▶ Exercise prompt:
Transcribe exactly the lines from the one containing "left elbow: (921, 711)" through the end of the entries, including both the first and the last, and nothing else.

▶ Data provided:
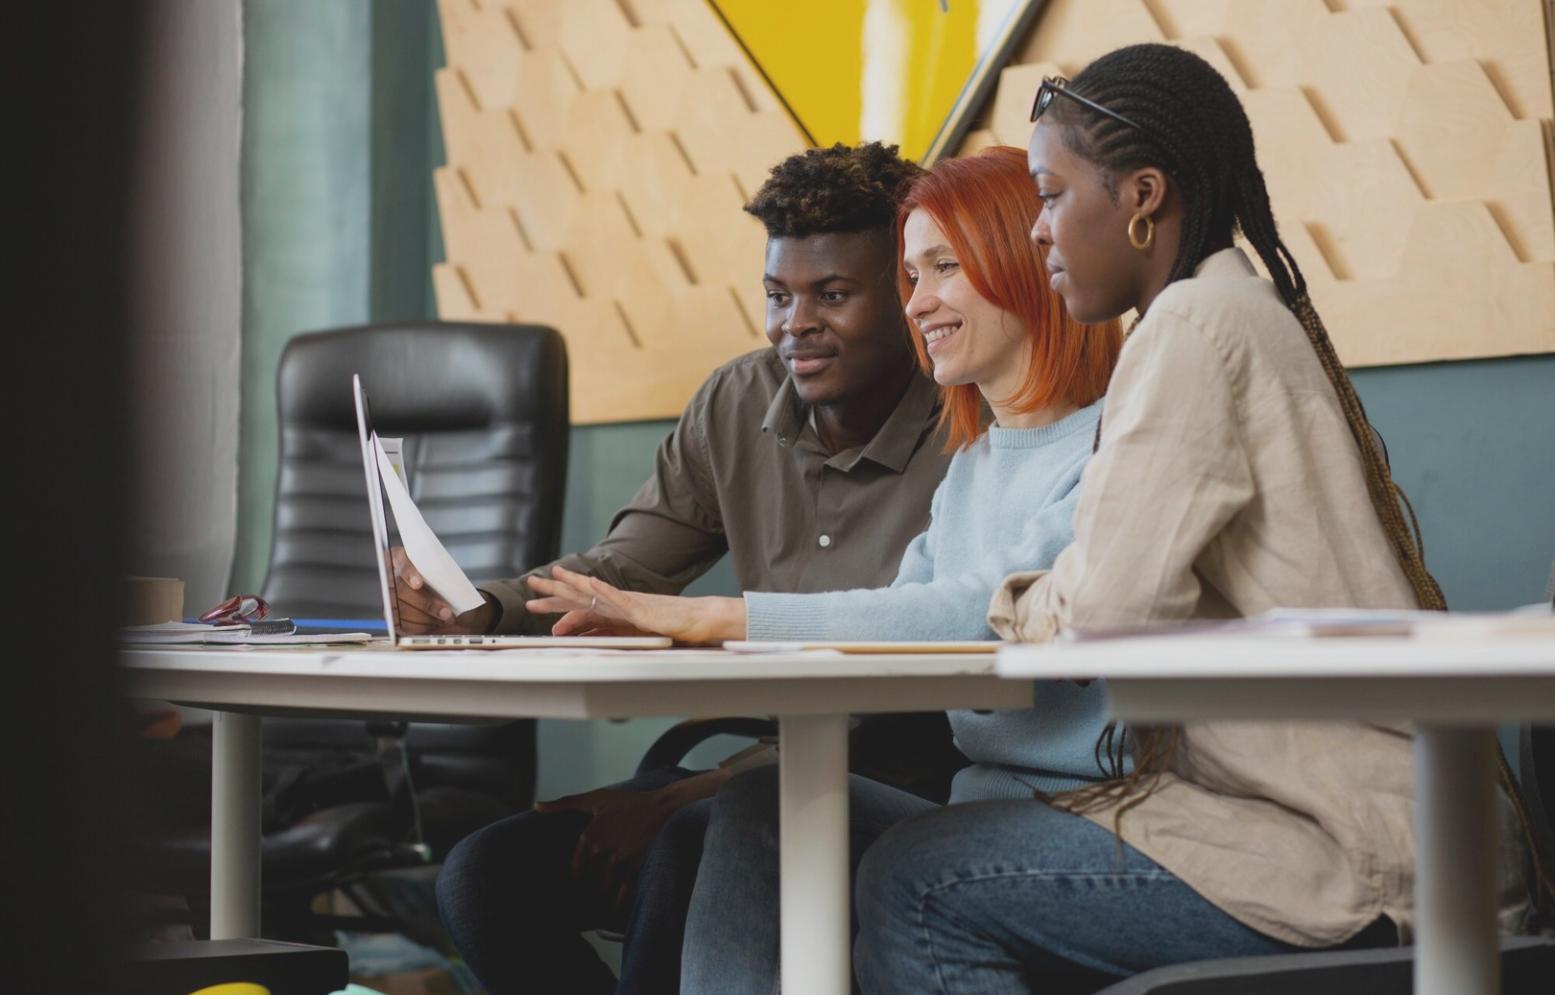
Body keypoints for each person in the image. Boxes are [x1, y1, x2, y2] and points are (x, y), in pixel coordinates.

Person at [845, 44, 1532, 993]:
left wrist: (1015, 600)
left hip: (1355, 856)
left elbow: (1104, 613)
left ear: (1142, 197)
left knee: (918, 880)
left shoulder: (1191, 329)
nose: (1040, 231)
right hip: (1349, 831)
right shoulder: (1224, 308)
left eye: (1049, 194)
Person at [523, 147, 1124, 993]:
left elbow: (983, 607)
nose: (918, 301)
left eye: (942, 267)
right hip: (978, 803)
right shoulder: (977, 465)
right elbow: (897, 609)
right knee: (752, 810)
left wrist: (716, 618)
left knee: (888, 861)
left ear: (1023, 263)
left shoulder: (1117, 444)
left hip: (1089, 819)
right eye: (911, 274)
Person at [421, 142, 967, 995]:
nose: (796, 324)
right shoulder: (737, 401)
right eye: (779, 296)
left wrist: (687, 794)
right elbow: (617, 572)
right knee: (486, 872)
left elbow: (921, 711)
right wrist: (473, 611)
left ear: (907, 294)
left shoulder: (967, 422)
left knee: (685, 837)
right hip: (755, 773)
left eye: (833, 294)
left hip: (904, 781)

▶ Written answer:
left elbow: (921, 711)
right wrist: (473, 611)
left ear: (907, 294)
left shoulder: (967, 422)
left knee: (685, 837)
right hip: (755, 773)
left eye: (833, 294)
left hip: (904, 781)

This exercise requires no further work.